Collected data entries
■ ■ ■ ■ ■
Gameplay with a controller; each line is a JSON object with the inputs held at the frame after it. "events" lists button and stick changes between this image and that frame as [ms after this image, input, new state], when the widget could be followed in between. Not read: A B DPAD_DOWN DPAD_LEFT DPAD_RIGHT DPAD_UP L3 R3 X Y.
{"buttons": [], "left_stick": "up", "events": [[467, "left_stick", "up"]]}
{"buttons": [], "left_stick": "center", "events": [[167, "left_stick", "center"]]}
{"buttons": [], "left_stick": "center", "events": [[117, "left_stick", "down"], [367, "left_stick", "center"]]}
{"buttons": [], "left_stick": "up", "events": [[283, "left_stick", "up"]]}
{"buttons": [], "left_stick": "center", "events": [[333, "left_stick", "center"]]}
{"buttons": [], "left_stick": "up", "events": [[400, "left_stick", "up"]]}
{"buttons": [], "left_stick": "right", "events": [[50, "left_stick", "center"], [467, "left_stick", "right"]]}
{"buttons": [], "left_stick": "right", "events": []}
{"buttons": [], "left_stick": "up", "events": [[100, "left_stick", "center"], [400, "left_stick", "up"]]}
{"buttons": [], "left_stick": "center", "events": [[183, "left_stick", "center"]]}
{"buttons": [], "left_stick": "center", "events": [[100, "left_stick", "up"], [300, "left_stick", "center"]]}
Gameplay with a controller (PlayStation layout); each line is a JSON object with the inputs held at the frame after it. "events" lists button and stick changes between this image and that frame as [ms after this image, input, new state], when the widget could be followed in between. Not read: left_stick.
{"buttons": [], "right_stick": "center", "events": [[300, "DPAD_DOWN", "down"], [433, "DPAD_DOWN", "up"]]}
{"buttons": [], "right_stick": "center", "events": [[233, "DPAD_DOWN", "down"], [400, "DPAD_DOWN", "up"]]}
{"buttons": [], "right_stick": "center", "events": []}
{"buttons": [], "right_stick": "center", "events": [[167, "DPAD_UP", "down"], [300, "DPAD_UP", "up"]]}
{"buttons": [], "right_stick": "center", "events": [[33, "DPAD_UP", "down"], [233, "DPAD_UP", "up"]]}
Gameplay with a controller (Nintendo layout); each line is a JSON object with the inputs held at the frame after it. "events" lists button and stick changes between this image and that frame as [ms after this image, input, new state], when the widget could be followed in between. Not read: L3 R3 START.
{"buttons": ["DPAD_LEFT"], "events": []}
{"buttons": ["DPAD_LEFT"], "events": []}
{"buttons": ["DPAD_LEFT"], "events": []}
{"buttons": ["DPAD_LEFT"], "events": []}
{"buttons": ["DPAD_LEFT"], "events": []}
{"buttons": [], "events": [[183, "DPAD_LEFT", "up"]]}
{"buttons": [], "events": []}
■ ■ ■ ■ ■
Of the lines in the data, report each one containing the string "this".

# Answer to the problem
Gameplay with a controller; each line is a JSON object with the inputs held at the frame after it. "events" lists button and stick changes between this image and that frame as [ms after this image, input, new state], when the widget could be followed in between. Not read: A B DPAD_DOWN DPAD_LEFT DPAD_RIGHT DPAD_UP L3 R3 X Y.
Gameplay with a controller (PlayStation layout); each line is a JSON object with the inputs held at the frame after it. "events" lists button and stick changes between this image and that frame as [ms after this image, input, new state], when the widget could be followed in between. Not read: left_stick.
Gameplay with a controller (Nintendo layout); each line is a JSON object with the inputs held at the frame after it. "events" lists button and stick changes between this image and that frame as [ms after this image, input, new state], when the widget could be followed in between. Not read: L3 R3 START.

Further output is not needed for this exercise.